Excerpted data:
════════════════════

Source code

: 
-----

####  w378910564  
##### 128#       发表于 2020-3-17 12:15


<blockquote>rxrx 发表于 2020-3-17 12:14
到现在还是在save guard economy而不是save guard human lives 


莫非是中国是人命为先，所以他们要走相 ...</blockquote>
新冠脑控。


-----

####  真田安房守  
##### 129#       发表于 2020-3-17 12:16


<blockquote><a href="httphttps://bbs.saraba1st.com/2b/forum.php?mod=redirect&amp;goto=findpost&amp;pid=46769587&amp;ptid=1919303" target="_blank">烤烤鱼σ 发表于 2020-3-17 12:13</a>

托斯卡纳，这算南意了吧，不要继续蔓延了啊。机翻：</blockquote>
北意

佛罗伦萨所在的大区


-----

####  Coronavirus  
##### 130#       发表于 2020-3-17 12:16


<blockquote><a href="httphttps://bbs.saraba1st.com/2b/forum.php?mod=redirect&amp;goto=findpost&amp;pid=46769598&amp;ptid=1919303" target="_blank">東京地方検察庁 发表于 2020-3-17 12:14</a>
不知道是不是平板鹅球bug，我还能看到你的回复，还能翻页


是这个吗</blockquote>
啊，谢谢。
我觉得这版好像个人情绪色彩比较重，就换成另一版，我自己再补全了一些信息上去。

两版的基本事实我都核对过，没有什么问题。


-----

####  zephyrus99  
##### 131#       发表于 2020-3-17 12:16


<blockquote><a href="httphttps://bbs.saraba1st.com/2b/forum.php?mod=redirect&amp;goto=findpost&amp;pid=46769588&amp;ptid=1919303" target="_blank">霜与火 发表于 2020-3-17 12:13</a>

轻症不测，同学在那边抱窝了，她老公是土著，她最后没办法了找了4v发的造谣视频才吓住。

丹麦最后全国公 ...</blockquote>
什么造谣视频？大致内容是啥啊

════════════════════

Type out the entries once more, precisely.

Source code

: 
-----

####  w378910564  
##### 128#       发表于 2020-3-17 12:15


<blockquote>rxrx 发表于 2020-3-17 12:14
到现在还是在save guard economy而不是save guard human lives 


莫非是中国是人命为先，所以他们要走相 ...</blockquote>
新冠脑控。


-----

####  真田安房守  
##### 129#       发表于 2020-3-17 12:16


<blockquote><a href="httphttps://bbs.saraba1st.com/2b/forum.php?mod=redirect&amp;goto=findpost&amp;pid=46769587&amp;ptid=1919303" target="_blank">烤烤鱼σ 发表于 2020-3-17 12:13</a>

托斯卡纳，这算南意了吧，不要继续蔓延了啊。机翻：</blockquote>
北意

佛罗伦萨所在的大区


-----

####  Coronavirus  
##### 130#       发表于 2020-3-17 12:16


<blockquote><a href="httphttps://bbs.saraba1st.com/2b/forum.php?mod=redirect&amp;goto=findpost&amp;pid=46769598&amp;ptid=1919303" target="_blank">東京地方検察庁 发表于 2020-3-17 12:14</a>
不知道是不是平板鹅球bug，我还能看到你的回复，还能翻页


是这个吗</blockquote>
啊，谢谢。
我觉得这版好像个人情绪色彩比较重，就换成另一版，我自己再补全了一些信息上去。

两版的基本事实我都核对过，没有什么问题。


-----

####  zephyrus99  
##### 131#       发表于 2020-3-17 12:16


<blockquote><a href="httphttps://bbs.saraba1st.com/2b/forum.php?mod=redirect&amp;goto=findpost&amp;pid=46769588&amp;ptid=1919303" target="_blank">霜与火 发表于 2020-3-17 12:13</a>

轻症不测，同学在那边抱窝了，她老公是土著，她最后没办法了找了4v发的造谣视频才吓住。

丹麦最后全国公 ...</blockquote>
什么造谣视频？大致内容是啥啊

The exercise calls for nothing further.